Nach diesem Einbecker-Geheimrezept wurde übrigens bis 1540 gebraut, bis die Stadt Einbeck niederbrannte. Ironischerweise kam es zu dem Brand da sich die katholischen Patrizer der Stadt in eine Auseinandersetzung mit den eher protestantischen Handwerkern gerieten und an mehren Stellen der Stadt Brände gelegt wurden. Durch den Brand konnte das Einbeck nicht mehr geliefert weden, da die ganze Dokumentation des Brauwesens verloren ging. So war das also mit Luthers Lieblingsbier. Aber er hat zu diesem Zeitpunkt ja schon sein eigenes Starkbier gebraut.

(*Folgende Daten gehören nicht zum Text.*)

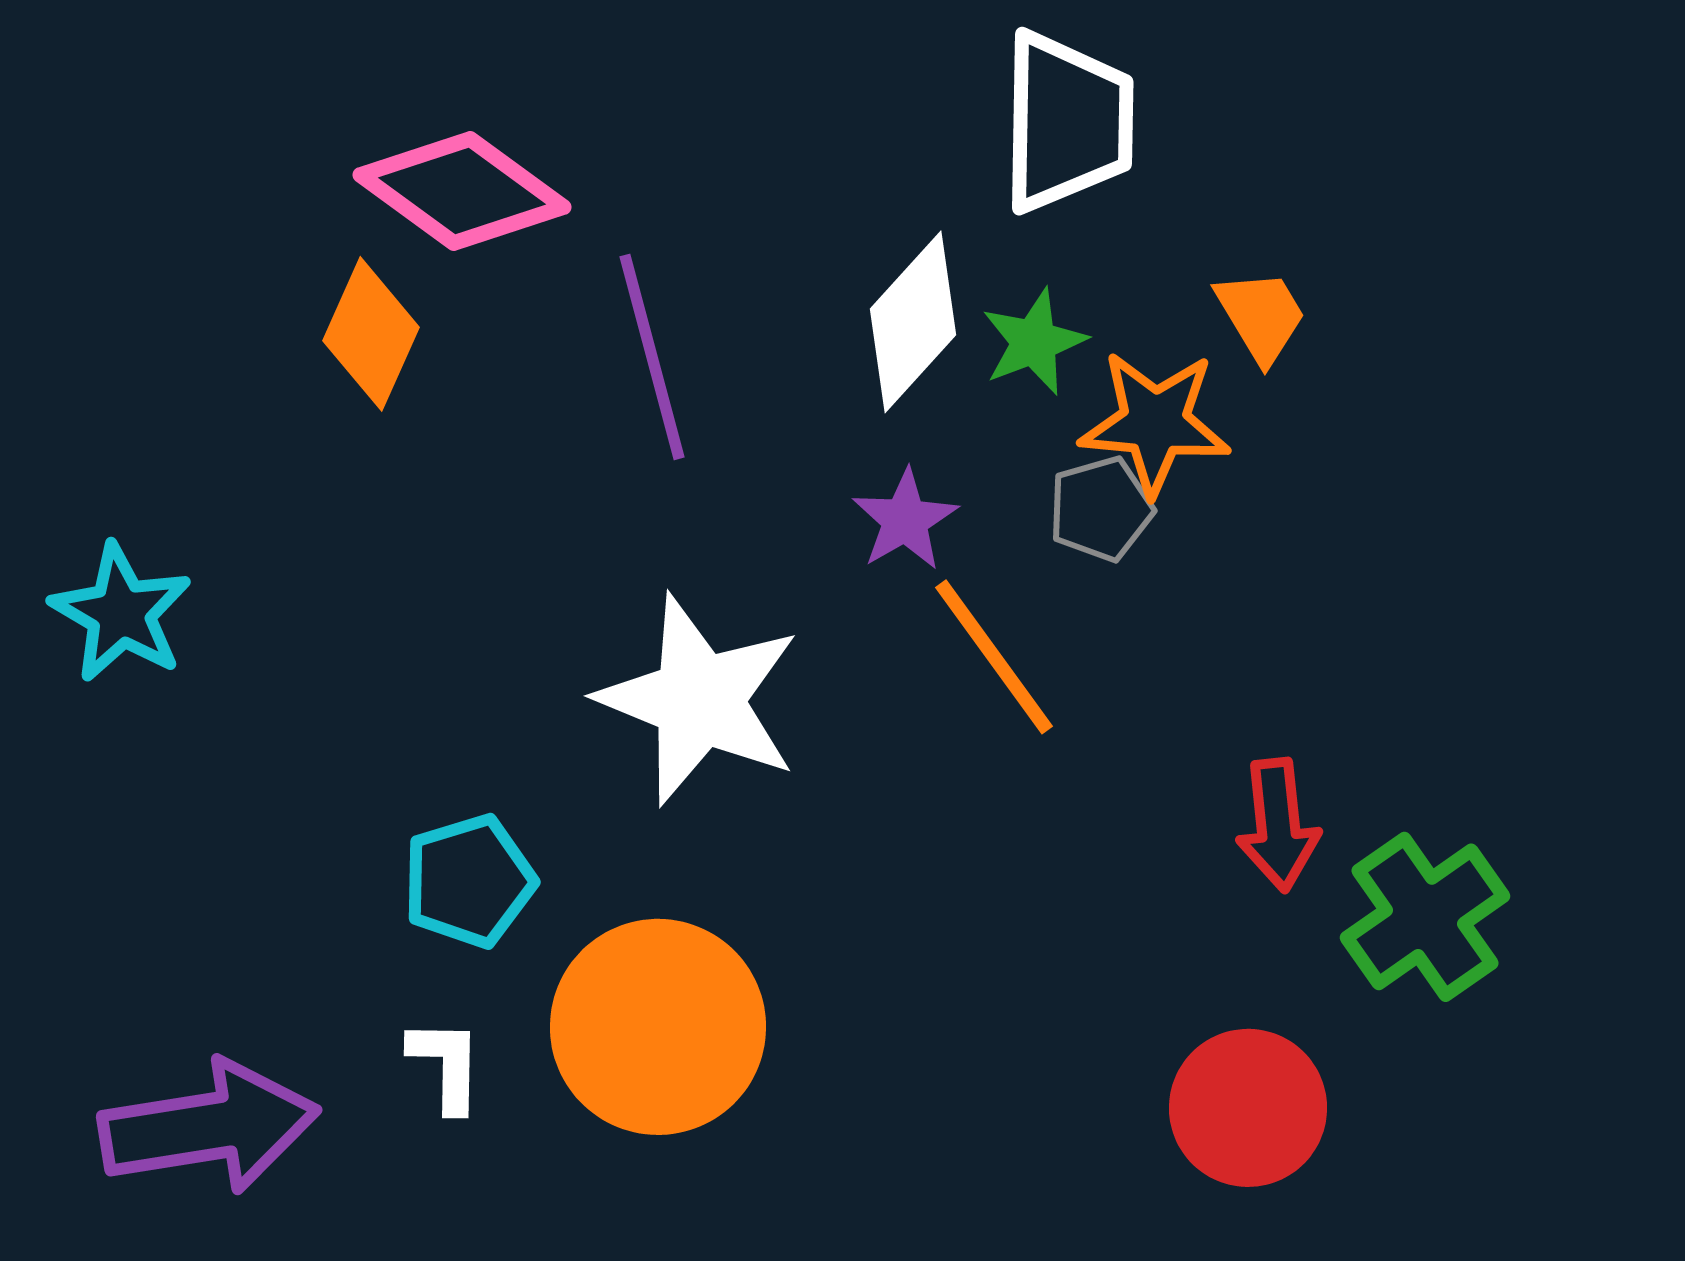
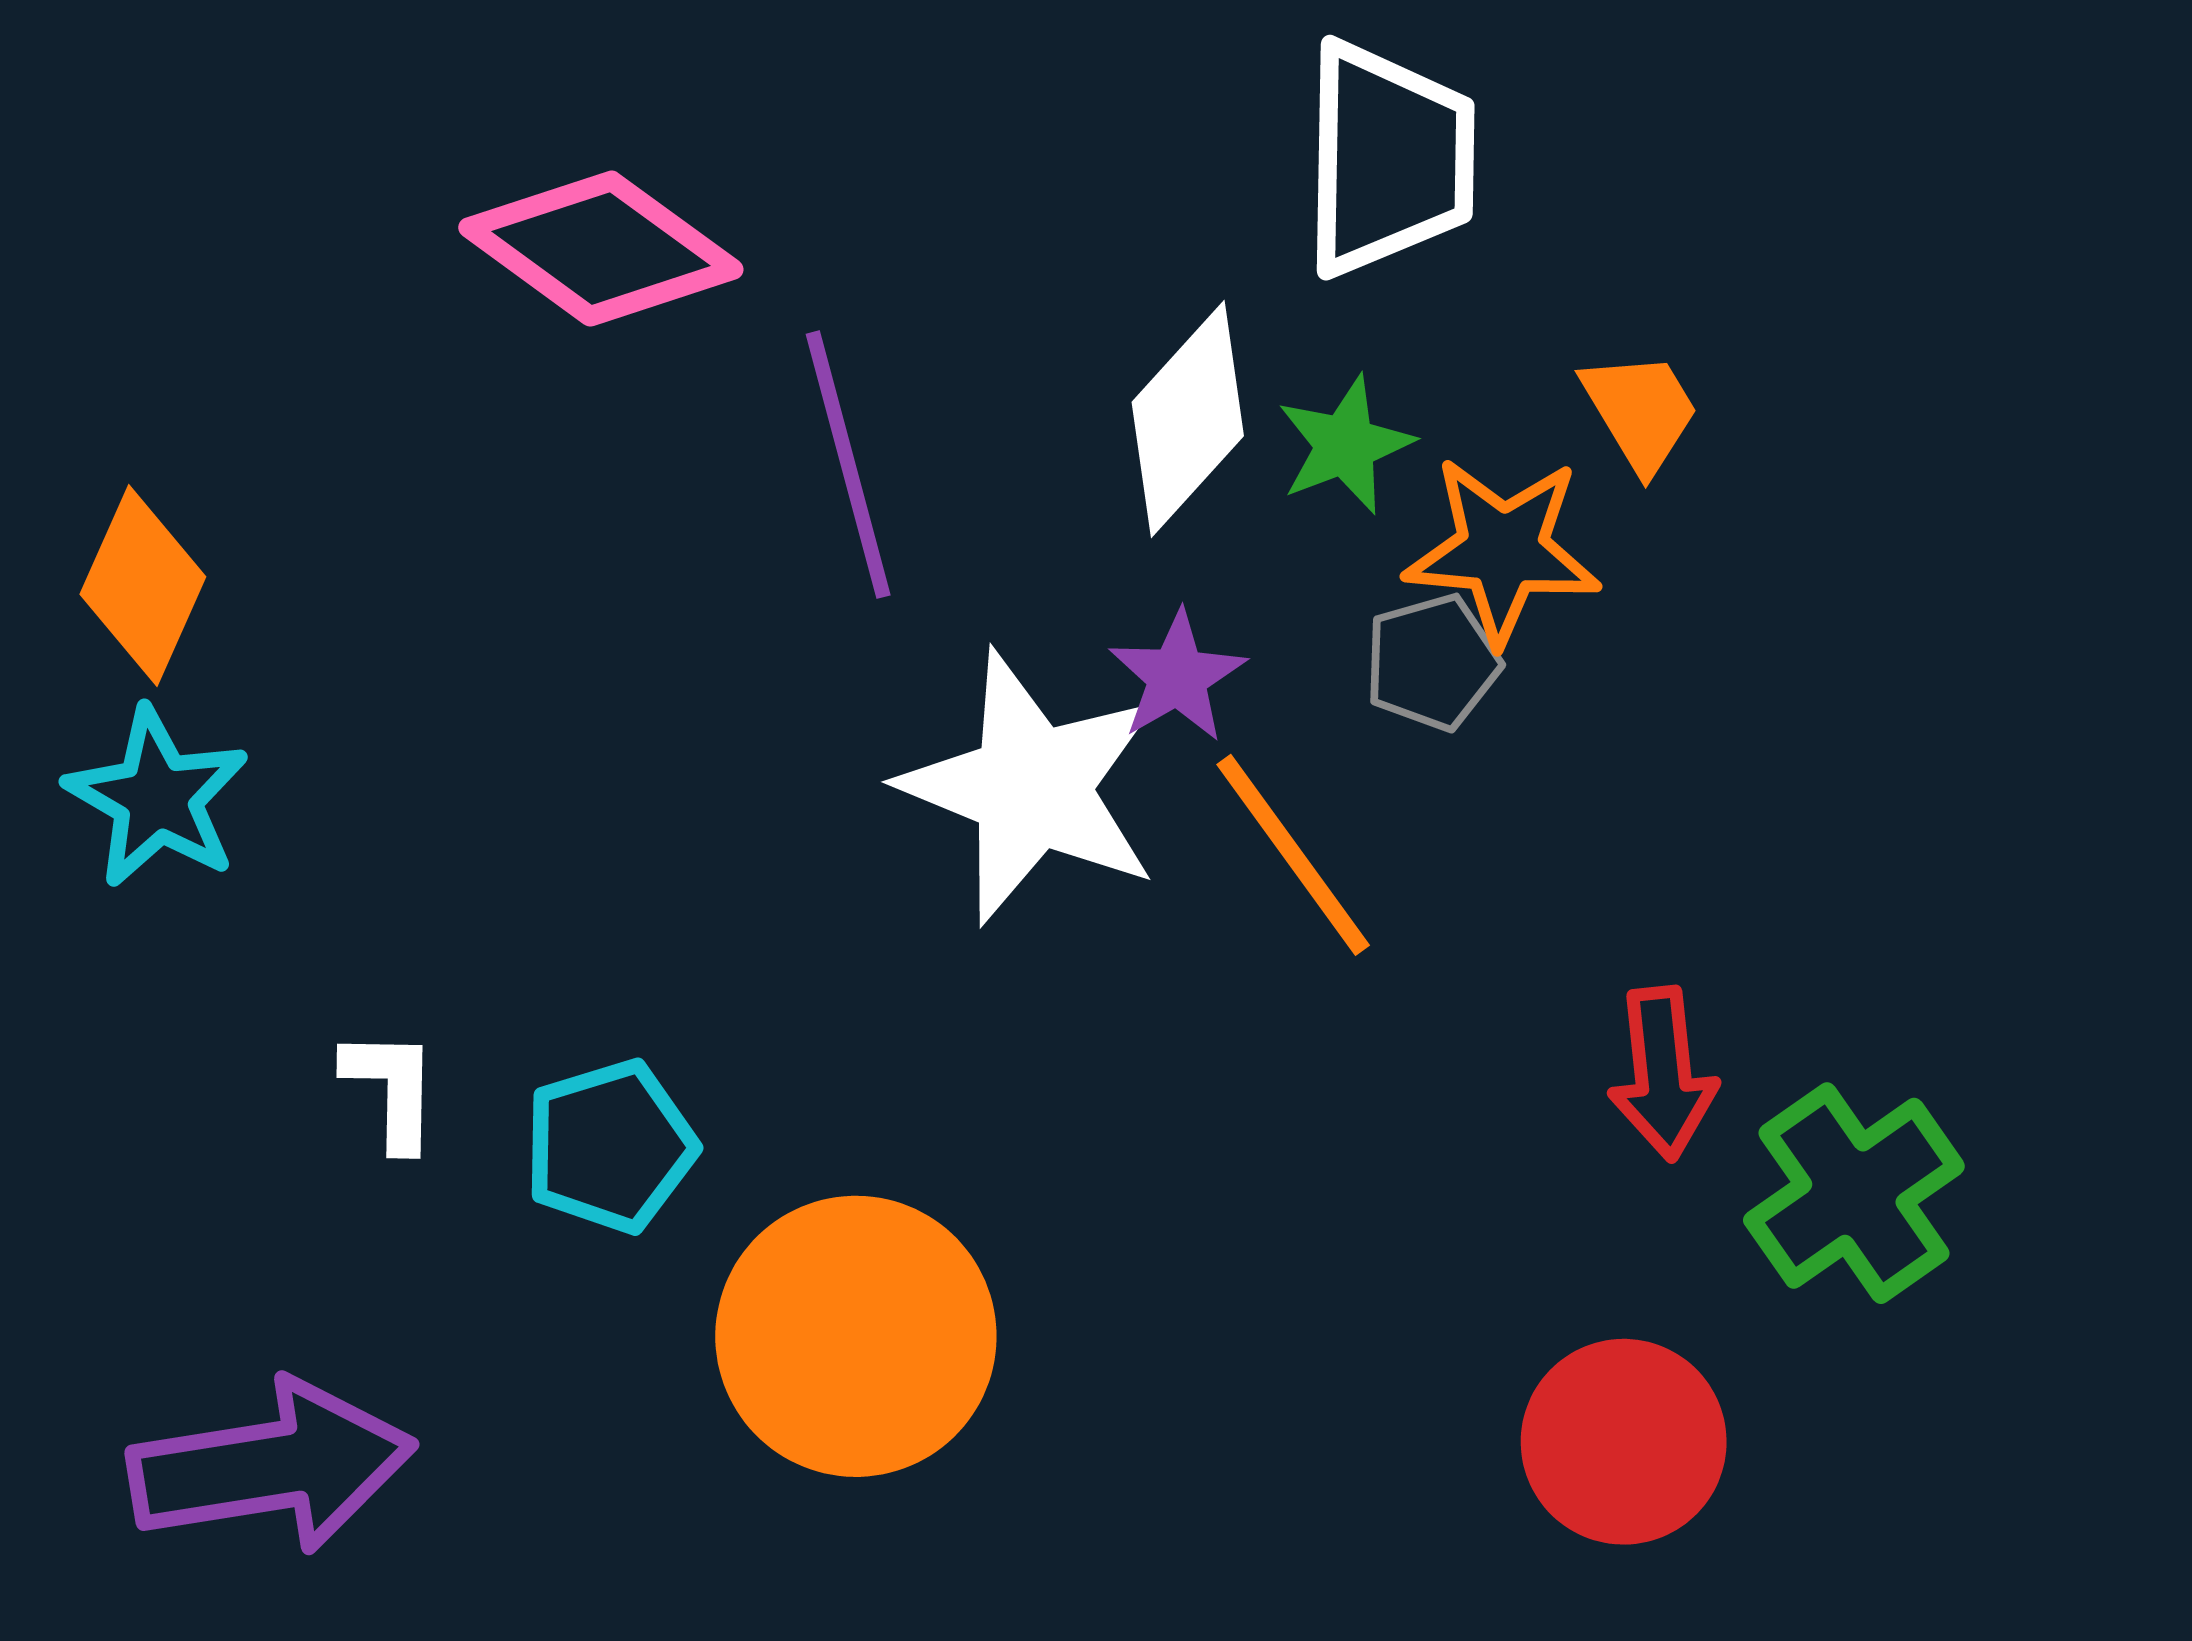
orange diamond: (371, 334) -> (143, 586), moved
white star: (699, 700) -> (1032, 787), moved
white L-shape: (446, 1065) -> (391, 1089), moved

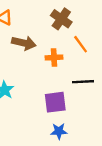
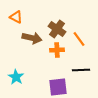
brown cross: (61, 19) -> (57, 29), moved

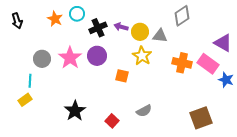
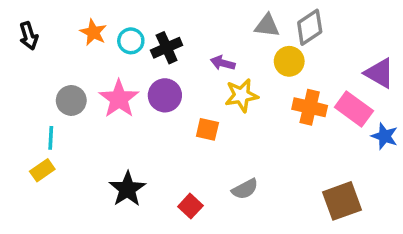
cyan circle: (77, 14) -> (131, 41), moved
purple arrow: (121, 27) -> (223, 63), moved
yellow circle: (140, 32) -> (289, 61), moved
gray triangle: (160, 36) -> (267, 26), moved
yellow star: (142, 56) -> (242, 95), turned 30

Heute gibt es Lutherbier, Luther auf dem Etikett – und keine Ahnung, wie das passieren konnte. Denn es ist ja nicht so, dass man Luther einfach so von damals nach heute transportieren könnte. Weder sein Bier, noch seine Philosophie oder Glaubenseinstellung.
Tja. Luther, Reformation und Bier hängen wohl doch irgendwie viel mehr zusammen als ich dachte, also: Willkommen in der Craftsbeer Revolution!